抽象的 围产期动脉缺血性卒中很常见，发病率很高，长期严重 神经功能缺陷。围产期卒中导致显着的发病率和严重的长期神经系统损伤 和认知缺陷。超过一半的脑瘫儿童是足月出生的。它已经成为 明确受伤时大脑的成熟阶段在大脑模式中起着关键作用 对人类的损害，但围产期卒中不同病理生理学的潜在机制 对于成人中风的了解仍然知之甚少。脉络丛（CP）可以保护大脑 物理和生化障碍以及改变神经炎症。直到最近，CP 被忽视为潜在的治疗靶点，但现在被认为是治疗的药理学靶点 神经退行性疾病的治疗。我们将研究 CP 的神经保护作用 对抗在年龄适当的中风模型中诱发的新生儿中风，短暂性大脑中动脉 出生后第 9 天 (P9) 小鼠的闭塞 (tMCAO)。特别是，我们将确定如何 通过 CP 进入的单核细胞可以保护 Toll 样受体 2 (TLR2)（关键之一） 先天免疫系统的组成部分，在 CP 介导的神经保护中发挥核心作用。 我们假设单核细胞通过 CP 的运输可以保护新生儿大脑免受 tMCAO 侵害 以 TLR2 依赖的方式。 我们将确定通过 CP 进入的单核细胞表型与 新生小鼠 tMCAO 后的炎症和损伤 (Aim1) 并确定 TLR2- 的机制 通过损伤时功能性或功能失调的 CP 介导单核细胞运输（目标 2）。
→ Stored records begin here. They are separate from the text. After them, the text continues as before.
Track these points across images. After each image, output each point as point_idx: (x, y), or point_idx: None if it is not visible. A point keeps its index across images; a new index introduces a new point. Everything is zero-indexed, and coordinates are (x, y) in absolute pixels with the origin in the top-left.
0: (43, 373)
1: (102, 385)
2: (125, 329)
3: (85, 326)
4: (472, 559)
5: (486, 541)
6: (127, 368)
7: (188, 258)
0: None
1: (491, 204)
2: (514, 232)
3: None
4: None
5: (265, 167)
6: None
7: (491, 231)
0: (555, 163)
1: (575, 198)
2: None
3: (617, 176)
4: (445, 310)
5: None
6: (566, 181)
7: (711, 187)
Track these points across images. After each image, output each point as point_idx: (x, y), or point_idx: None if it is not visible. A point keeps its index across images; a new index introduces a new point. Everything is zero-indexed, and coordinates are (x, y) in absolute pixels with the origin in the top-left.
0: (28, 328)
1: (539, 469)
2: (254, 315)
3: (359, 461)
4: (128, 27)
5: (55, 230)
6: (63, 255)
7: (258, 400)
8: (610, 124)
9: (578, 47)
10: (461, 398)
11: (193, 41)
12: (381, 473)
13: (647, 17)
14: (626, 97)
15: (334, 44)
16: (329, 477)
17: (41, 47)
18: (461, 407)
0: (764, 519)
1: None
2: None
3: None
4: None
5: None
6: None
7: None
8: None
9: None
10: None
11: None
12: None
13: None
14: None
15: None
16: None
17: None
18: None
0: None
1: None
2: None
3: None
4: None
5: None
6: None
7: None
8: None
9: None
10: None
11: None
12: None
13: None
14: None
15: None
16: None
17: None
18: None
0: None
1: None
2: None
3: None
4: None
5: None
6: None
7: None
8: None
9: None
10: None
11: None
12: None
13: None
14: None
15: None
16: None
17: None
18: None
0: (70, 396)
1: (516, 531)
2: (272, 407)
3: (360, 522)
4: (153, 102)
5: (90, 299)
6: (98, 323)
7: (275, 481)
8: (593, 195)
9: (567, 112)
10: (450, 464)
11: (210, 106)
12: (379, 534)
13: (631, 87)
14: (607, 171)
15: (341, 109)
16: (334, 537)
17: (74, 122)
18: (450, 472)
我们将用独特的 Cx3Cr1GFP/+/CCR2RF/P+ 小鼠区分单核细胞和小胶质细胞并表征 单核细胞/小胶质细胞表型并使用双报告基因 luc/GFP-TLR2 小鼠进行非侵入性监测 活体受伤小鼠中 TLR2 实时上调的时空模式。我们的能力 通过弥散加权 MRI (DWI) 结合各种方法来识别 tMCAO 期间受伤的新生小鼠 在患有以下疾病的小鼠中进行生化检测，例如多色流式细胞术、EMSA 和细胞因子多重检测 CP 或/和 TLR2 的抑制功能将增强对 CP 保护作用的理解 新生儿脑卒中的屏障，为如何减轻急性新生儿脑卒中后的损伤提供新的见解 并确定血脑脊液屏障的药理学靶点。